The Public Works Department in which he had hoped to find a suitable career proved too oppressive to the 23-year-old who had qualified in civil engineering from King’s College London. And so in 1956, he leapt the chasm from public service to the private sector and joined a tea brokerage.

This transition would in time be hailed as a career move which had a significant effect on him and the lives of many others who came to know him.

Little would the Bartleet Group (Bartleets) – which was owned and managed exclusively by British partners Wilton Bartleet and George White & Co. (UK) until 1958 – have realised how momentous a decision this would prove to be for the business… and for the man.

The tall well built Wijesinghe’s dynamism soon shone through and in November 1958, he was appointed the first Ceylonese director of Bartleet and Co. And a few years later, in the 1960s, he became the company’s first Ceylonese managing director. This appointment would pave the way for the nomination of a local board of directors.

Demands on his time came thick and fast, and his office in Queen Street in the Colombo Fort was a hive of activity.

Wijesinghe was popularly called ‘Mr. Private Sector’ as a result of his extensive involvement in a multitude of positions and assignments involving the mercantile sector of Ceylon and later, Sri Lanka.
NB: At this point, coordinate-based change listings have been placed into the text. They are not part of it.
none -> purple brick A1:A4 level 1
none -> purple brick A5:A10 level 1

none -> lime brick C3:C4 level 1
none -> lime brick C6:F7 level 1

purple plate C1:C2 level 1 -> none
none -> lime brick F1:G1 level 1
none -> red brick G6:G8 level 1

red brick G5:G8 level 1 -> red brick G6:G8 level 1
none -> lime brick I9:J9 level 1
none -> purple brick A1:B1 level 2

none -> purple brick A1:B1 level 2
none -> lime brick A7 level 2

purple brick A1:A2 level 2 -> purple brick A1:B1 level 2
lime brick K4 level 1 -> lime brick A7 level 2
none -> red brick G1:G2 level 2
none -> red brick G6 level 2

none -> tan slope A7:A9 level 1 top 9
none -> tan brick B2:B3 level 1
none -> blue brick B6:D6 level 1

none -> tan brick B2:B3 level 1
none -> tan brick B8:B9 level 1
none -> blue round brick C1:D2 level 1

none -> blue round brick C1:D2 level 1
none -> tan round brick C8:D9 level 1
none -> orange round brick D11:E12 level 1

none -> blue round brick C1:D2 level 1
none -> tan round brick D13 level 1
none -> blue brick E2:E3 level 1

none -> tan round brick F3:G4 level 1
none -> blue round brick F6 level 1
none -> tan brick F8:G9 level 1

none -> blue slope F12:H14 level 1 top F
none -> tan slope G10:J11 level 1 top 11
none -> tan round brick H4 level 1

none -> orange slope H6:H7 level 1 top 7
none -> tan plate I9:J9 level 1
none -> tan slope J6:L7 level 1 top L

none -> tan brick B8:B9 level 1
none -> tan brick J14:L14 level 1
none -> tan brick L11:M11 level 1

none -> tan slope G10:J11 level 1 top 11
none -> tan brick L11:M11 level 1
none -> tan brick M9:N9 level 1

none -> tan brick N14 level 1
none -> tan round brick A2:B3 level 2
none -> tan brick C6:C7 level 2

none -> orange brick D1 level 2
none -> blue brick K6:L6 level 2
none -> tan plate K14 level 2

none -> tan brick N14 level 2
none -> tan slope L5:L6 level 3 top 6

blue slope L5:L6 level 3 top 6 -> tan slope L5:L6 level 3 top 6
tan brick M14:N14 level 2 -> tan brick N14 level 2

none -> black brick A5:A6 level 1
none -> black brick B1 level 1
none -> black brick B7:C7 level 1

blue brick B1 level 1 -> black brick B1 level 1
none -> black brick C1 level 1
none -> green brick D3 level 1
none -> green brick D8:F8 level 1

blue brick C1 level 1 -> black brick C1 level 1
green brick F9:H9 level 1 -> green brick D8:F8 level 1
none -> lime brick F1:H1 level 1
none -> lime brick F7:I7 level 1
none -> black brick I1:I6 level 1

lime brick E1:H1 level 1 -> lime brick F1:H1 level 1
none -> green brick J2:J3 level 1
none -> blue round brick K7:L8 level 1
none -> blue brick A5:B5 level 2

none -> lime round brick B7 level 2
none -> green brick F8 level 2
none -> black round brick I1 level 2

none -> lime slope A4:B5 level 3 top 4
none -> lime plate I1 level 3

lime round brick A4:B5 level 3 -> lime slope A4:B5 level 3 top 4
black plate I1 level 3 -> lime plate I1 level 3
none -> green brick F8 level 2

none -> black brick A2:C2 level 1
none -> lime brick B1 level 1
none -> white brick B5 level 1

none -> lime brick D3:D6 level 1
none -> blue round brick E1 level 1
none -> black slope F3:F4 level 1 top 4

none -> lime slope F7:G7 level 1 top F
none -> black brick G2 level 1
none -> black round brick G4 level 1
For in addition to his duties at Bartleets, he was the founder Chairman of the Colombo Stock Exchange (CSE), Chairman of the Employers’ Federation of Ceylon or EFC (1960-71), Chairman of the Ceylon Chamber of Commerce (1964-70) and Chairman of the Colombo Brokers’ Association (1960, 1965, 1970 and 1984).

He was also the founding President of the Federation of the Chambers of Commerce and Industry in Sri Lanka or FCCISL (1970-77), and the President of the Institute of Management of Sri Lanka (IMSL), which Wijesinghe was involved in establishing.

In 1973, Mallory Wijesinghe was appointed the Honorary Consul General of theNetherlands to the Republic of Sri Lanka and of the Maldives, and was honoured by her Majesty Queen Beatrix by being made an Officer in the Order of Orange-Nassau in 1985.

A devout Anglican, this scion of a highly respected family was made Knight of The Most Venerable Order of the Hospital of St. John of Jerusalem by Queen Elizabeth II, the then Sovereign Head of the Order, in 1978, for his services to church and religion.

Mallory Wijesinghe: he served the public by energising private enterprise.